News

20.Sep.2023

Honoring Ligeti at 100 in New York City, London, Amsterdam, Tokyo and beyond


This year marks the centennial of the birth of György Ligeti, with whom Aimard shared an intimate working relationship until the Hungarian composer’s death in 2006. In a recent essay for VAN magazine, Aimard describes his late friend as “the epitome of a polyglot and a free spirit,” whose music is “irresistible in its visual poetry and the power of its gestural, formal, rhythmic and tonal influence.” This admiration was mutual. Ligeti considered Aimard “today’s leading interpreter of contemporary piano music,” and dedicated several of his Études to the pianist, who won a Gramophone Award for his recording of the complete set. Indeed, critics have consistently recognized Aimard’s way with the composer’s work, hailing him as “the definitive interpreter of this technically fearsome keyboard writing” (The Guardian).

After spring and summer performances of Ligeti’s music in Berlin, Paris, Seoul and at the Aldeburgh, Ruhr and Salzburg festivals, Aimard continues paying international tribute to the great modernist this fall. In New York, he joins the New York Philharmonic under Susanna Malkki for accounts of Ligeti’s Piano Concerto (Nov 2–4), before juxtaposing selected Ligeti Études with works reflecting their cultural inspirations in the Philharmonic’s “Artist Spotlight” recital series (Nov 7).

In London, Aimard headlines Ligeti 100, a full day devoted to the composer at the Southbank Centre’s Queen Elizabeth Hall, with an all-Ligeti solo recital of the Chromatische PhantasieMusica ricercata and selected Études, followed by a rendition of the Piano Concerto with Vimbayi Kaziboni and the London Sinfonietta (Oct 14).

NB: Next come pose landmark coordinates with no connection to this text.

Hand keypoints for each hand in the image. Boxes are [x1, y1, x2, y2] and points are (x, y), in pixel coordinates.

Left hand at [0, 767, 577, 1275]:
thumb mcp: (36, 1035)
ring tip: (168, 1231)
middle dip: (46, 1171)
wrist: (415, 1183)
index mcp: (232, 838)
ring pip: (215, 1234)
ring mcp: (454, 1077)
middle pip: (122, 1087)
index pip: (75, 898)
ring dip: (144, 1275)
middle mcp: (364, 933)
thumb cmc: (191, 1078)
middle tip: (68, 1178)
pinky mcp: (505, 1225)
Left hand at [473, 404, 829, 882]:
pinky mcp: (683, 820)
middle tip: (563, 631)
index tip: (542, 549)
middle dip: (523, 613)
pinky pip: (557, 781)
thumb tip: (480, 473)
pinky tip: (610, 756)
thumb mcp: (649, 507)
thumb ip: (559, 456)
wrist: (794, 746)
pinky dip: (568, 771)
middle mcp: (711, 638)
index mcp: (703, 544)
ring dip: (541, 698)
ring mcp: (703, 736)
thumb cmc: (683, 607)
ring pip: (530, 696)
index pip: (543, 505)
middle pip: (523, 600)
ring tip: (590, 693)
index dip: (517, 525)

Aimard gives two more performances of Ligeti’s concerto, first at Amsterdam’s Concertgebouw with Asko Schönberg (Oct 28) and then in Tokyo with Sylvain Cambreling leading the Yomiuri Nippon Symphony Orchestra (Dec 5). It was with the Asko Ensemble, one of the two Dutch chamber orchestras that merged to become today’s Asko Schönberg, that Aimard made his Grammy-nominated recording of the concerto in 2001.

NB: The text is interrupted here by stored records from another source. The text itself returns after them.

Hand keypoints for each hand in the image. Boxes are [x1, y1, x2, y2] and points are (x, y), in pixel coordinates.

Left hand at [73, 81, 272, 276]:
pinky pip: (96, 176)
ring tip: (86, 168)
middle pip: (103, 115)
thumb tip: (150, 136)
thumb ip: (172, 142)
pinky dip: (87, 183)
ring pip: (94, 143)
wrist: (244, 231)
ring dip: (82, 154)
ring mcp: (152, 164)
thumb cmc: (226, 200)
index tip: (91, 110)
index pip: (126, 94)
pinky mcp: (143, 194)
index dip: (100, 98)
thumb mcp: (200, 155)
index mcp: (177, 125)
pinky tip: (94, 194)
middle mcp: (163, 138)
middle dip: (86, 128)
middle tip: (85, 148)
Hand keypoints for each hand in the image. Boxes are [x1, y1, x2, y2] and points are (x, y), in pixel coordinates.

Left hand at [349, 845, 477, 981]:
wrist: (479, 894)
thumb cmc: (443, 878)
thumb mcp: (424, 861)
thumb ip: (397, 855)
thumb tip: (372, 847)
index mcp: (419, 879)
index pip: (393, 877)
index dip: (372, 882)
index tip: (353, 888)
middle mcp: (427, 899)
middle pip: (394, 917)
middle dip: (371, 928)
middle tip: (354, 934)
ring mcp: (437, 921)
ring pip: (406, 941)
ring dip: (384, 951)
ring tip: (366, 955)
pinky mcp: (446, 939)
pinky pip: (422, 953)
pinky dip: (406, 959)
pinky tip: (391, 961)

In solo recitals at both Germany’s Essen Philharmonie (Sep 26) and the Ligeti Festival in Montreal’s Salle Bourgie (Nov 5), Aimard pairs selections from Ligeti’s Études and Musica ricercata with Bagatelles and Études by Beethoven, Chopin and Debussy. He also features the Musica ricercata in recital programs at Frankfurt’s Alte Oper (Sep 29) and the Théâtre des Champs-Elysées in Paris (April 28), as well as including the Études in a duo recital with his regular piano partner, Tamara Stefanovich, in Zurich (Oct 1).